Shares of Nykaa have been trading more than 60% lower from their November 2021 peak. Similarly, Paytm stocks have also been trading over 40% down from their peak shortly after listing.

Dua said in the case of certain stocks, the reasons for mutual funds increasing their exposure “may be related to financial performance”. “But it’s not as if all new-age companies have improved. For example, Zomato is at a new high because there is an improvement in its performance,” he said.

On November 3, Zomato reported its second consecutive quarterly net profit of Rs 36 crore in the September quarter.
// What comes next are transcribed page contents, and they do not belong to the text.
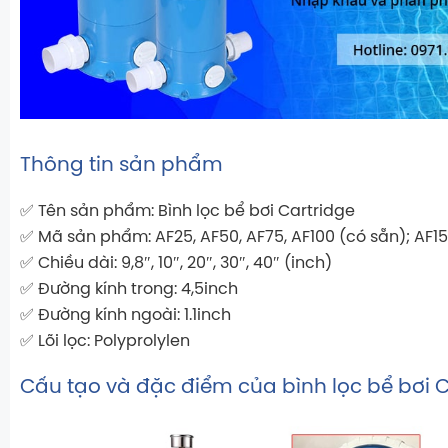
Thông tin sản phẩm
✅ Tên sản phẩm: Bình lọc bể bơi Cartridge
✅ Mã sản phẩm: AF25, AF50, AF75, AF100 (có sẵn); AF1
✅ Chiều dài: 9,8″, 10″, 20″, 30″, 40″ (inch)
✅ Đường kính trong: 4,5inch
✅ Đường kính ngoài: 1.1inch
✅ Lõi lọc: Polyprolylen
Cấu tạo và đặc điểm của bình lọc bể bơi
This followed its maiden net profit of Rs 2 crore in the June quarter. Fund houses such as ICICI Prudential, Nippon, Axis Mutual Fund, Mirae Asset and Motilal Oswal Mutual Fund hold stakes in Zomato.

Delhivery, in which mutual funds held 14.12% stake as of September 30, has exposure from fund houses such as SBI Mutual Fund and Mirae Asset fund.

In Honasa Consumer’s anchor allocation, seven domestic mutual funds – ICICI Prudential, Aditya Birla, Nippon India, Axis Mutual Fund, Whiteoak, Invesco India and Canara Robeco Mutual Fund – invested through 19 schemes. Shares of Honasa Consumer closed 4.4% lower at Rs 322.25 apiece on Wednesday, below their issue price of Rs 324.